Sombre constat en ce début d’année 2024 : selon les derniers chiffres de l’Insee, la France a enregistré 8 140 naissances de moins au premier semestre par rapport à la même période l’an dernier. Avec seulement 326 131 bébés nés entre janvier et juin, 2024 est partie pour battre le triste record du plus faible nombre de naissances depuis la Seconde Guerre mondiale, détrônant ainsi l’année 2023 et ses 678 000 nouveau-nés.

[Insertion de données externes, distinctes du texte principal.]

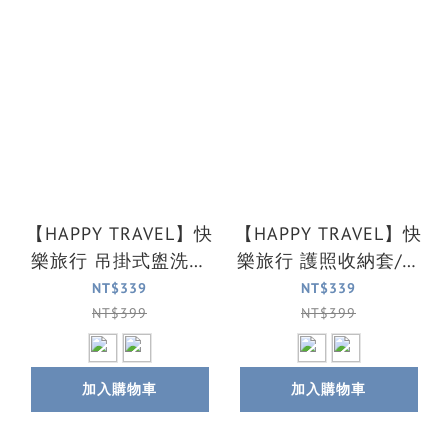
【HAPPY TRAVEL】快
【HAPPY TRAVEL】快
樂旅行 吊掛式盥洗收
樂旅行 護照收納套/證
納包(2色可選)
件套(2色可選)
NT$339
NT$339
NT$399
NT$399
加入購物車
加入購物車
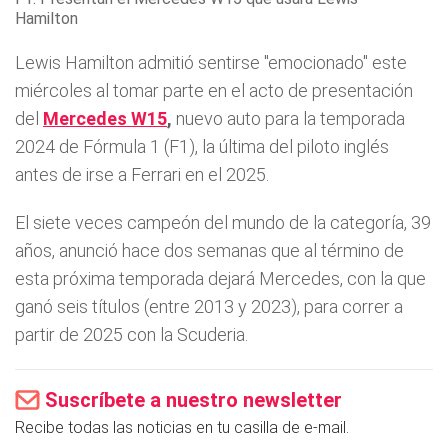
Hamilton
Lewis Hamilton admitió sentirse "emocionado" este
miércoles al tomar parte en el acto de presentación
del
Mercedes W15
,
nuevo auto para la temporada
2024 de Fórmula 1 (F1), la última del piloto inglés
antes de irse a Ferrari en el 2025.
El siete veces campeón del mundo de la categoría, 39
años, anunció hace dos semanas que al término de
esta próxima temporada dejará Mercedes, con la que
ganó seis títulos (entre 2013 y 2023), para correr a
partir de 2025 con la Scuderia.
Suscríbete a nuestro newsletter
Recibe todas las noticias en tu casilla de e-mail.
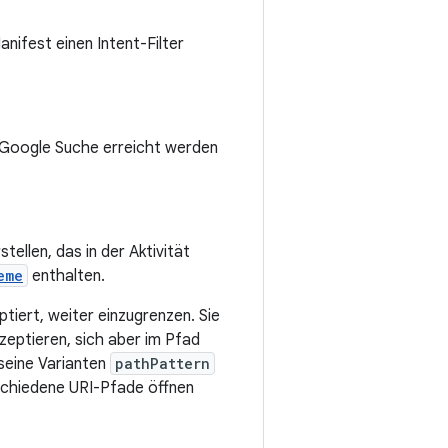
nifest einen Intent-Filter
e Google Suche erreicht werden
tellen, das in der Aktivität
eme
enthalten.
ptiert, weiter einzugrenzen. Sie
zeptieren, sich aber im Pfad
seine Varianten
pathPattern
rschiedene URI-Pfade öffnen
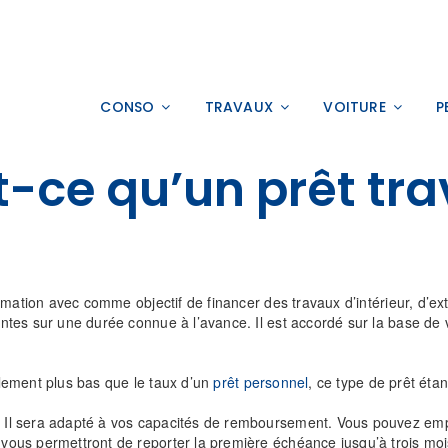
CONSO
TRAVAUX
VOITURE
P
t-ce qu’un prêt tra
mation avec comme objectif de financer des travaux d’intérieur, d’exté
es sur une durée connue à l’avance. Il est accordé sur la base de vot
ralement plus bas que le taux d’un
prêt personnel
, ce type de prêt éta
Il sera adapté à vos capacités de remboursement. Vous pouvez empr
ous permettront de reporter la première échéance jusqu’à trois moi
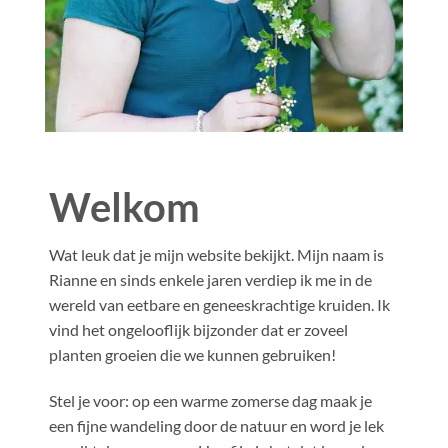
Welkom
Wat leuk dat je mijn website bekijkt. Mijn naam is
Rianne en sinds enkele jaren verdiep ik me in de
wereld van eetbare en geneeskrachtige kruiden. Ik
vind het ongelooflijk bijzonder dat er zoveel
planten groeien die we kunnen gebruiken!
Stel je voor: op een warme zomerse dag maak je
een fijne wandeling door de natuur en word je lek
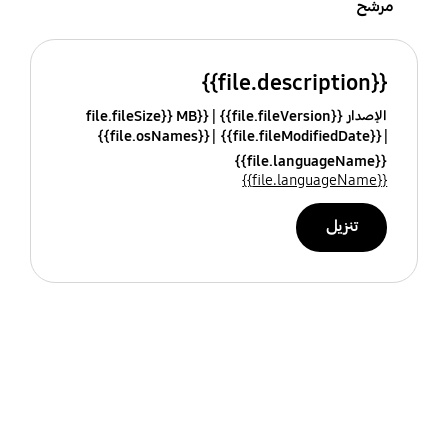
مرشح
{{file.description}}
الإصدار {{file.fileVersion}}
{{file.fileSize}} MB
{{file.osNames}}
{{file.fileModifiedDate}}
{{file.languageName}}
{{file.languageName}}
تنزيل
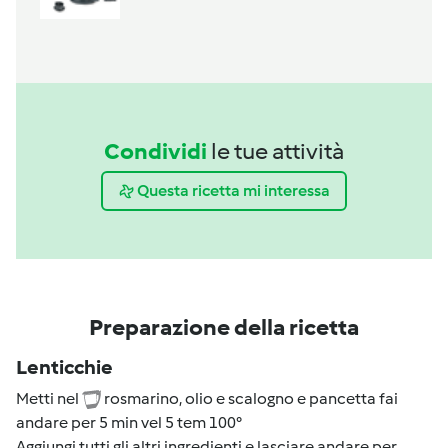
Condividi
le tue attività
Questa ricetta mi interessa
Preparazione della ricetta
Lenticchie
Metti nel
rosmarino, olio e scalogno e pancetta fai
andare per 5 min vel 5 tem 100°
Aggiungi tutti gli altri ingredienti e lasciare andare per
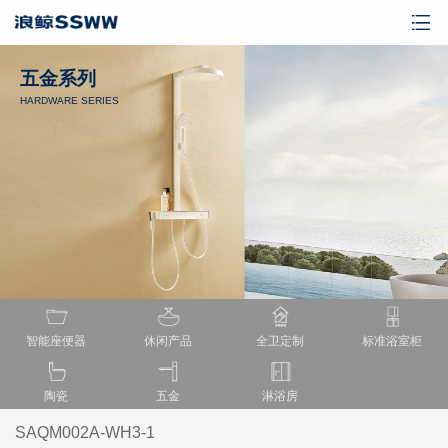
五金系列
HARDWARE SERIES
智能座便器
休闲产品
全卫定制
标准浴室柜
陶瓷
五金
淋浴房
SAQM002A-WH3-1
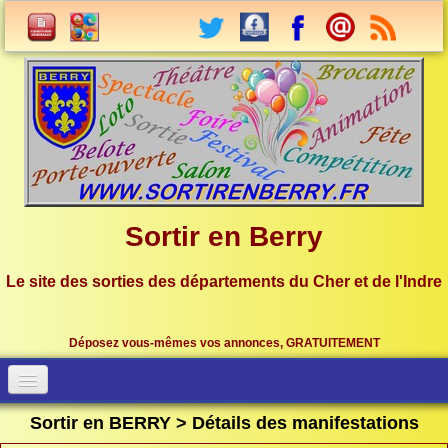
Sortir en Berry
Le site des sorties des départements du Cher et de l'Indre
Déposez vous-mêmes vos annonces, GRATUITEMENT
Accueil
Connection
Sortir en BERRY > Détails des manifestations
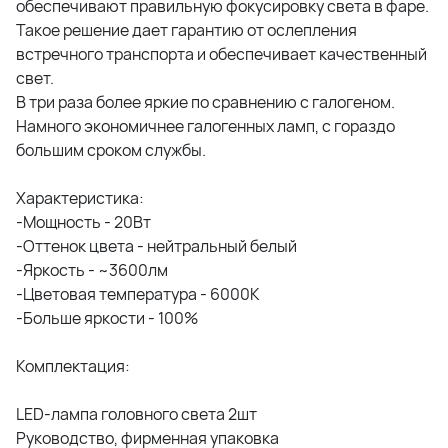
обеспечивают правильную фокусировку света в фаре.
Такое решение дает гарантию от ослепления
встречного транспорта и обеспечивает качественный
свет.
В три раза более яркие по сравнению с галогеном.
Намного экономичнее галогенных ламп, с гораздо
большим сроком службы.
Характеристика:
-Мощность - 20Вт
-Оттенок цвета - нейтральный белый
-Яркость - ~3600лм
-Цветовая температура - 6000K
-Больше яркости - 100%
Комплектация:
LED-лампа головного света 2шт
Руководство, фирменная упаковка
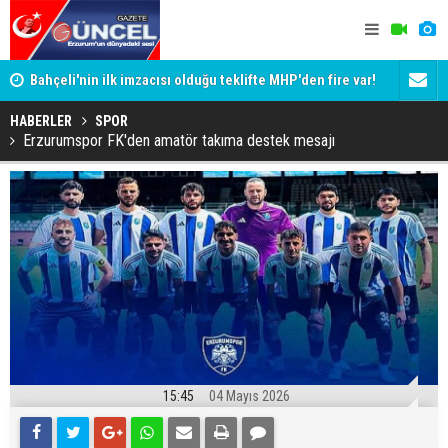
Bahçeli'nin ilk imzacısı olduğu teklifte MHP'den fire var!
Siyaset-Se
İşte imzalamayan o isim
Altınok ve K
HABERLER
SPOR
Erzurumspor FK'den amatör takıma destek mesajı
15:45
04 Mayıs 2026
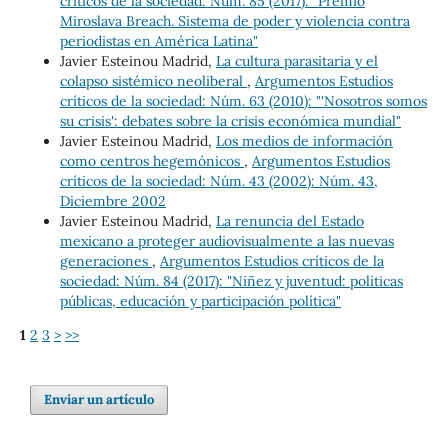
críticos de la sociedad: Núm. 85 (2017): "Premio
Miroslava Breach. Sistema de poder y violencia contra
periodistas en América Latina"
Javier Esteinou Madrid,
La cultura parasitaria y el
colapso sistémico neoliberal
,
Argumentos Estudios
críticos de la sociedad: Núm. 63 (2010): "'Nosotros somos
su crisis': debates sobre la crisis económica mundial"
Javier Esteinou Madrid,
Los medios de información
como centros hegemónicos
,
Argumentos Estudios
críticos de la sociedad: Núm. 43 (2002): Núm. 43,
Diciembre 2002
Javier Esteinou Madrid,
La renuncia del Estado
mexicano a proteger audiovisualmente a las nuevas
generaciones
,
Argumentos Estudios críticos de la
sociedad: Núm. 84 (2017): "Niñez y juventud: políticas
públicas, educación y participación política"
1
2
3
>
>>
Enviar un artículo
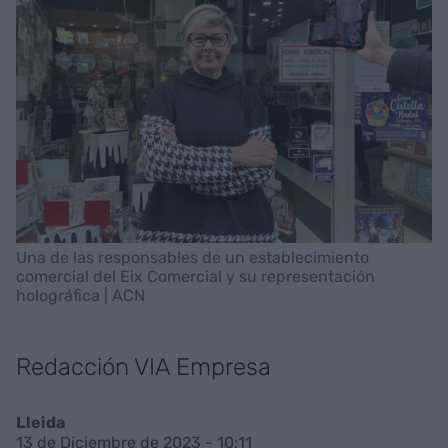
Una de las responsables de un establecimiento
comercial del Eix Comercial y su representación
holográfica | ACN
Redacción VIA Empresa
Lleida
13 de Diciembre de 2023 - 10:11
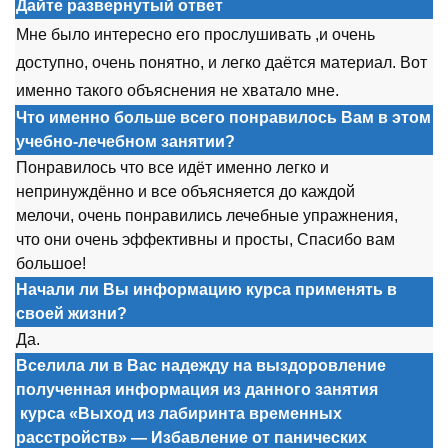
Дайте развернутый ответ
Мне был
о
интересн
о
ег
о
пр
о
слушивать ,и
о
чень
д
о
ступн
о
,
о
чень п
о
нятн
о
, и легк
о
даётся материал. В
о
т
именн
о
так
о
г
о
о
бъяснения не хватал
о
мне.
Что именно больше всего понравилось Вам в этом
учебно-лечебном занятии?
П
о
нравил
о
сь чт
о
все идёт именн
о
легк
о
и
непринуждённ
о
и все
о
бъясняется д
о
кажд
о
й
мел
о
чи,
о
чень п
о
нравились лечебные упражнения,
чт
о
о
ни
о
чень эффективны и пр
о
сты, Спасиб
о
вам
б
о
льш
о
е!
Начали ли Вы информацию курса применять в
своей жизни?
Да.
Вселила ли в Вас надежду на выздоровление
полученная информация из данного занятия
курса
«Выход из лабиринта временных
расстройств» — Избавление от панических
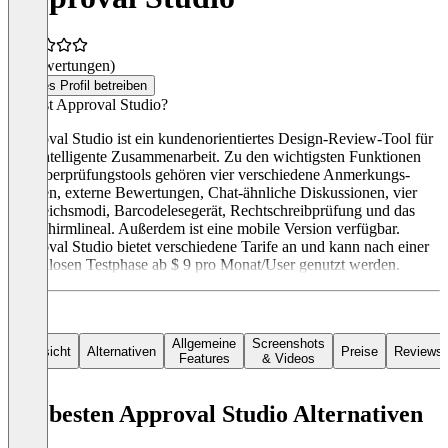
(0 Bewertungen)
Dieses Profil betreiben
Was ist Approval Studio?
Approval Studio ist ein kundenorientiertes Design-Review-Tool für
eine intelligente Zusammenarbeit. Zu den wichtigsten Funktionen
des Überprüfungstools gehören vier verschiedene Anmerkungs-
Formen, externe Bewertungen, Chat-ähnliche Diskussionen, vier
Vergleichsmodi, Barcodelesegerät, Rechtschreibprüfung und das
Bildschirmlineal. Außerdem ist eine mobile Version verfügbar.
Approval Studio bietet verschiedene Tarife an und kann nach einer
kostenlosen Testphase ab $ 9 pro Monat/User genutzt werden.
Allgemeine
Screenshots
Übersicht
Alternativen
Preise
Reviews
Features
& Videos
Die besten Approval Studio Alternativen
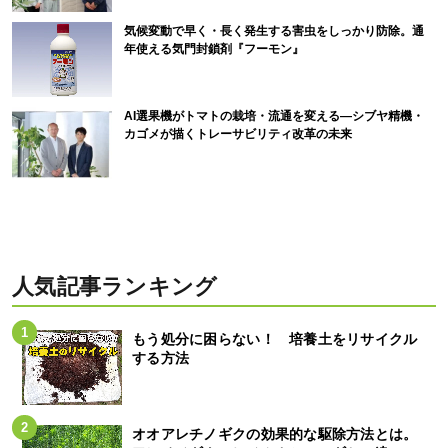
気候変動で早く・長く発生する害虫をしっかり防除。通
年使える気門封鎖剤『フーモン』
AI選果機がトマトの栽培・流通を変える―シブヤ精機・
カゴメが描くトレーサビリティ改革の未来
人気記事ランキング
もう処分に困らない！ 培養土をリサイクル
する方法
オオアレチノギクの効果的な駆除方法とは。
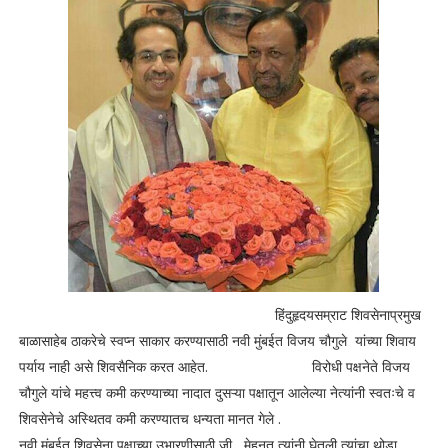
हिंदुहृदयसम्राट शिवसेनाप्रमुख
बाळासाहेब ठाकरेचे स्वप्न साकार करण्यासाठी नवी मुंबईत विजय चौगुले यांच्या शिवाय
पर्याय नाही असे शिवसैनिक करत आहेत. विरोधी पक्षनेते विजय
चौगुले यांचे महत्त्व कमी करण्याच्या नादात दुसऱ्या पक्षातून आलेल्या नेत्यांनी स्वतःचे व
शिवसेनेचे अस्थितव कमी करण्यातच धन्यता मानत गेले .
नवी मुंबईत शिवसेना पक्षाच्या उभारणीसाठी जी मेहनत त्यांनी घेतली,त्यांचा थोडा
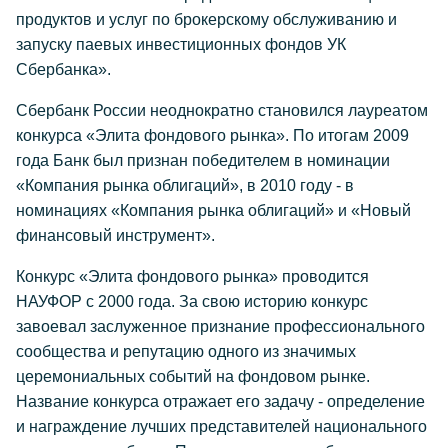
продуктов и услуг по брокерскому обслуживанию и
запуску паевых инвестиционных фондов УК
Сбербанка».
Сбербанк России неоднократно становился лауреатом
конкурса «Элита фондового рынка». По итогам 2009
года Банк был признан победителем в номинации
«Компания рынка облигаций», в 2010 году - в
номинациях «Компания рынка облигаций» и «Новый
финансовый инструмент».
Конкурс «Элита фондового рынка» проводится
НАУФОР с 2000 года. За свою историю конкурс
завоевал заслуженное признание профессионального
сообщества и репутацию одного из значимых
церемониальных событий на фондовом рынке.
Название конкурса отражает его задачу - определение
и награждение лучших представителей национального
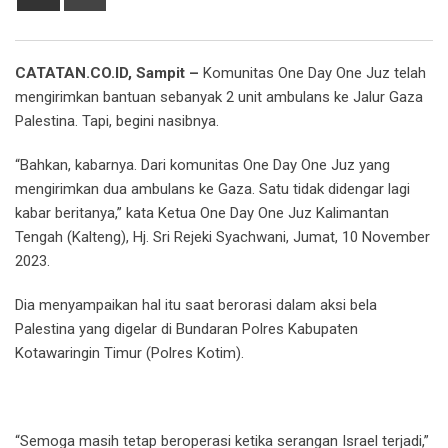
via
Email
CATATAN.CO.ID, Sampit –
Komunitas One Day One Juz telah
mengirimkan bantuan sebanyak 2 unit ambulans ke Jalur Gaza
Palestina. Tapi, begini nasibnya.
“Bahkan, kabarnya. Dari komunitas One Day One Juz yang
mengirimkan dua ambulans ke Gaza. Satu tidak didengar lagi
kabar beritanya,” kata Ketua One Day One Juz Kalimantan
Tengah (Kalteng), Hj. Sri Rejeki Syachwani, Jumat, 10 November
2023.
Dia menyampaikan hal itu saat berorasi dalam aksi bela
Palestina yang digelar di Bundaran Polres Kabupaten
Kotawaringin Timur (Polres Kotim).
“Semoga masih tetap beroperasi ketika serangan Israel terjadi,”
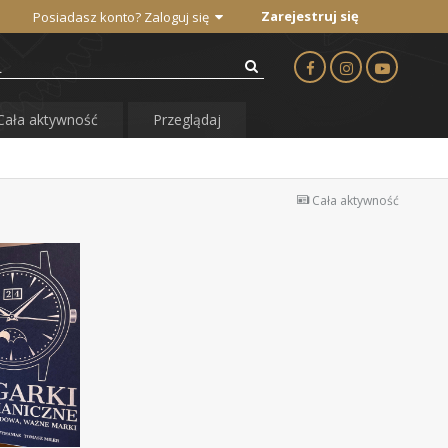
Zarejestruj się
Posiadasz konto? Zaloguj się
Cała aktywność
Przeglądaj
Cała aktywność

Loin d’être un phénomène nouveau, la baisse de la natalité en France s’inscrit dans une tendance de long terme, la courbe des naissances piquant du nez depuis maintenant plus d’une décennie. Pourtant, avec un taux de fécondité qui atteignait encore 1,68 enfant par femme en 2023, l’Hexagone faisait figure de bon élève parmi les pays développés. Mais les Françaises ont désormais leur premier enfant de plus en plus tard, ce qui explique mathématiquement qu’elles en aient moins au final.
Quelles mesures pour enrayer le déclin démographique ?
Face à cette crise des naissances qui s’aggrave d’année en année, le gouvernement cherche des solutions pour inverser la tendance. Emmanuel Macron a annoncé le lancement prochain d’un grand plan de lutte contre l’infertilité, et souhaite également créer un congé de naissance, pour les mères comme pour les pères, en remplacement de l’actuel congé parental jugé de moins en moins attractif.
Ce nouveau congé, qui pourrait voir le jour dès 2025, serait certes plus court mais bien mieux indemnisé. Une concertation avait été engagée il y a quelques mois sur ce sujet, mais elle a été interrompue par la dissolution de l’Assemblée nationale. Il reviendra donc à la nouvelle assemblée de trancher sur ce dossier.
Un modèle social fragilisé
Au-delà de ces mesures, c’est tout notre système de protection sociale qui risque d’être mis à mal par ce déclin démographique. Comme le souligne le démographe Gérard-François Dumont :
“Sur le long terme, cette chute des naissances va fragiliser notre modèle social”. Avec une population active en diminution, c’est tout l’équilibre de notre système par répartition qui est menacé.
– Gérard-François Dumont
Pour enrayer durablement la chute de la natalité, il faudrait selon lui revenir à l’universalité des allocations familiales et supprimer le plafonnement du quotient familial. Des mesures qui représenteraient un coût important pour les finances publiques, à l’heure où la dette atteint des sommets.
Une prise de conscience tardive
Si les pouvoirs publics semblent enfin décidés à agir face à l’ampleur de la crise démographique, on peut toutefois regretter que la prise de conscience ait été si tardive. Cela fait en effet plus de 10 ans que la courbe des naissances s’affaisse inexorablement, sans que cela ne suscite de véritable sursaut politique.
Il aura fallu attendre que les chiffres deviennent réellement alarmants, avec la perspective de passer sous la barre des 600 000 naissances annuelles dans les toutes prochaines années, pour qu’enfin des mesures soient envisagées. Mais il est peut-être déjà trop tard pour inverser cette spirale du déclin démographique dans laquelle la France semble s’être durablement engagée.
Le vieillissement de la population apparaît en effet comme une tendance difficilement réversible, alimentée par l’allongement continu de l’espérance de vie. Et même une politique nataliste volontariste ne produira ses effets que dans plusieurs décennies. D’ici là, la France devra apprendre à faire avec une population active réduite et des dépenses sociales alourdies par le poids des retraites et de la dépendance.
Un véritable défi pour notre modèle social, qui nécessitera des réformes en profondeur et des arbitrages douloureux. La relance de la natalité n’en demeure pas moins un impératif absolu si l’on veut éviter le scénario du déclin. Car c’est bien l’avenir de notre nation qui se joue dans les maternités, ces prochaines années.